Choice. Right now the only choice available to most Americans is private insurance and, in many markets, small businesses have only a choice of one or two insurers. Americans want to have alternatives to choose among to best meet their needs. A public plan offers this.
Delivery System Reform. A national public plan could drive delivery system reform and improve the quality of care, as Medicare has been doing through its demonstration projects, payment reforms, and consumer information initiatives.
Transparency and Accountability. One of the most important developments in the health care reform debate over the past decade has been the data that has emerged from the Dartmouth research group on variations in health care spending. This data, discussed by Atul Gawande in his widely noted recent article on health care costs and the President in his speech at Green Bay, could only be collected because Medicare data are available to researchers. No comparable research can be done on the under 65 population because private insurers regard whatever data they have to be proprietary. Private insurers are also much more secretive about their coverage and utilization review policies. A public plan could make anonymized data available to researchers and be open with its subscribers about coverage and utilization policies.
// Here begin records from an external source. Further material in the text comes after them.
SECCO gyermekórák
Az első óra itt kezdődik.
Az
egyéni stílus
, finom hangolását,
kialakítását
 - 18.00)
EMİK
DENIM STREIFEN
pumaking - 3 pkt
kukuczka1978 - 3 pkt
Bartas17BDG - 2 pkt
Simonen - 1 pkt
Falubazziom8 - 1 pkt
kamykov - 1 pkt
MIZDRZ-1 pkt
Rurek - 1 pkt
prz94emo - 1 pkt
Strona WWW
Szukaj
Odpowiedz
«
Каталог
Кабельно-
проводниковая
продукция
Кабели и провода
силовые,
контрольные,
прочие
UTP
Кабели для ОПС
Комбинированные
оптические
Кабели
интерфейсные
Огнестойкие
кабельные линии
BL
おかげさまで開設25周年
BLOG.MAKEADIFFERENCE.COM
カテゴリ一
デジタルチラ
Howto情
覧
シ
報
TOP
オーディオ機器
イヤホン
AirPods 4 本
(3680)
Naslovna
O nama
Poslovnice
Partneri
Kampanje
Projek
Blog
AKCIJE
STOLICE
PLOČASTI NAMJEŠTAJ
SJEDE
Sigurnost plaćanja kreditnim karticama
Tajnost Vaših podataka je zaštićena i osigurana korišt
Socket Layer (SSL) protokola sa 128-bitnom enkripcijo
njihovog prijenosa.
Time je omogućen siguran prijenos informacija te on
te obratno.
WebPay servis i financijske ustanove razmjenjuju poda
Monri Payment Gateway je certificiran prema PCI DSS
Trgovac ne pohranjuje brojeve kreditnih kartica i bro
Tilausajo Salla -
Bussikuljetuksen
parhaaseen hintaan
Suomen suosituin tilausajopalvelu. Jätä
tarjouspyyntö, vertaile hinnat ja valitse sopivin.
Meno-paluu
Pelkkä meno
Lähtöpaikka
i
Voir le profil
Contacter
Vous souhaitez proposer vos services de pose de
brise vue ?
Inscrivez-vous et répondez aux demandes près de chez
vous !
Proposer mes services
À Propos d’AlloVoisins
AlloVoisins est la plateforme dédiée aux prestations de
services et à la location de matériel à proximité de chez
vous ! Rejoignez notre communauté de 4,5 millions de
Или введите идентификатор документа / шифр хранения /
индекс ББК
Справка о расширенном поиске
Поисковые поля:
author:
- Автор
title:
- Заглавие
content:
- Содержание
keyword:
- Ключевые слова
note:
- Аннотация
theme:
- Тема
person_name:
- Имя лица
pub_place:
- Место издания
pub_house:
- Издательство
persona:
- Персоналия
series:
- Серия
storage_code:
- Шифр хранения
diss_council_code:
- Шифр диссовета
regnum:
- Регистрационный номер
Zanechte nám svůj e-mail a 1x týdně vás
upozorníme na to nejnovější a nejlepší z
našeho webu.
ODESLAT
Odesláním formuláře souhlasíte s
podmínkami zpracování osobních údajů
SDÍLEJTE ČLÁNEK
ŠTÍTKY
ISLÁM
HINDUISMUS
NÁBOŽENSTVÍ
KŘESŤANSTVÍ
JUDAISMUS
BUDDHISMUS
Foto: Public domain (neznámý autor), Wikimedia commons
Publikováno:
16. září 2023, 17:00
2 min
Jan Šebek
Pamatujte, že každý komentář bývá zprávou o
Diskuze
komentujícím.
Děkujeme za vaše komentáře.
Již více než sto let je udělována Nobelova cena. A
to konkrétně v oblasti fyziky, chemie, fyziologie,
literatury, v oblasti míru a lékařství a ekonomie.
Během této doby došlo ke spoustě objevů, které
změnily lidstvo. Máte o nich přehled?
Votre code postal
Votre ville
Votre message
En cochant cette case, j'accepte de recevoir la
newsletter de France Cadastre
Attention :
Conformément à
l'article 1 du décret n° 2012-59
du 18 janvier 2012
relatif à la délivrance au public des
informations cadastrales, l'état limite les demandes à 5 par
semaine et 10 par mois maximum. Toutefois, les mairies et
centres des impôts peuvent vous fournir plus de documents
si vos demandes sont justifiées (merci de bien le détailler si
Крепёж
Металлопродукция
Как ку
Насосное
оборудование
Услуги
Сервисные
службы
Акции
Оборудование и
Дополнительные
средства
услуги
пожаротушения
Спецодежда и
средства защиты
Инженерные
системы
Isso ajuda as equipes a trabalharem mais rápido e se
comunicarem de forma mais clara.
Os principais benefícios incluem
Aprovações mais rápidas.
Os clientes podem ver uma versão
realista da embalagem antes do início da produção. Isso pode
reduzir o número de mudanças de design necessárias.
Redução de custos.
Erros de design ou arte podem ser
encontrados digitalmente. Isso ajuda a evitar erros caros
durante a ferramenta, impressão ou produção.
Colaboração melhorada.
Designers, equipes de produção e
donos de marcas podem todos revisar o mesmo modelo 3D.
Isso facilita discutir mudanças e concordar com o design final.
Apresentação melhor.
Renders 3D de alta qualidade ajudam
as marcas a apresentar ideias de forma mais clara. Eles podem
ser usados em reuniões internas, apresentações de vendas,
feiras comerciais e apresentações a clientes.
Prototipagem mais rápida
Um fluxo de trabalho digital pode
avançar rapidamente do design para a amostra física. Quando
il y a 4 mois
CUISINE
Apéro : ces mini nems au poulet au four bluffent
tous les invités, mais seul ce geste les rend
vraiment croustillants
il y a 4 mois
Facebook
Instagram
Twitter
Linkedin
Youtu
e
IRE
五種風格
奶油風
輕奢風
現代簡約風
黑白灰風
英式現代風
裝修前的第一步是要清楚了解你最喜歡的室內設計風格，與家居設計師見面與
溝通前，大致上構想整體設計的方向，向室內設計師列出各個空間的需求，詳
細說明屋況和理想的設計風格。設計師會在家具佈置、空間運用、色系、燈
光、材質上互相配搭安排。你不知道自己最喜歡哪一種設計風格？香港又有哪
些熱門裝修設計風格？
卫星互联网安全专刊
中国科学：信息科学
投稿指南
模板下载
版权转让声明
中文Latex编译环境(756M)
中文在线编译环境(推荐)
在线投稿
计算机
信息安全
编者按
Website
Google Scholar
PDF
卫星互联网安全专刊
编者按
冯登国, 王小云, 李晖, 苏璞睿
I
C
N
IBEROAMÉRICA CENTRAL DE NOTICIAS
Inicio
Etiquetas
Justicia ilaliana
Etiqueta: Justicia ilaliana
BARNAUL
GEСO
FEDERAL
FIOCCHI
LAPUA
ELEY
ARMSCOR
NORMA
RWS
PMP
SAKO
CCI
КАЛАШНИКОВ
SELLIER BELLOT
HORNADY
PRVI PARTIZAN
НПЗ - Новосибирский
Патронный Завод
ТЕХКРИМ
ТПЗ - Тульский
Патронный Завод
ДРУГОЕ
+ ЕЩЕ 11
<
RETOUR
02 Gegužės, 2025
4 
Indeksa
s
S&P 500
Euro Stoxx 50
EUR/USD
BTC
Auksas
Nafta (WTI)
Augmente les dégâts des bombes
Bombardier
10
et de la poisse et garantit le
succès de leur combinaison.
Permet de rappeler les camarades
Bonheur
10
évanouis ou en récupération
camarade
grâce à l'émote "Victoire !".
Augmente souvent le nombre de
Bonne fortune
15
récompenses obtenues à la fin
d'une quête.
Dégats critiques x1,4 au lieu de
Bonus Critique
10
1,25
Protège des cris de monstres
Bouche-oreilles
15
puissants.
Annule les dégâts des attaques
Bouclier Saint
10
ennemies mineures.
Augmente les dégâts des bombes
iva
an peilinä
A National Strategy. We have waited for decades for the states to make affordable health care available to Americans. A few have tried, most have failed. None have developed an effective alternative to private insurance. All Americans are experiencing the same problems with health care–lack of access, high costs, and uneven quality. We need a national strategy for health care reform that will help all Americans, not just some. We also need a national public plan that offers uniform benefits to all Americans and national bargaining power.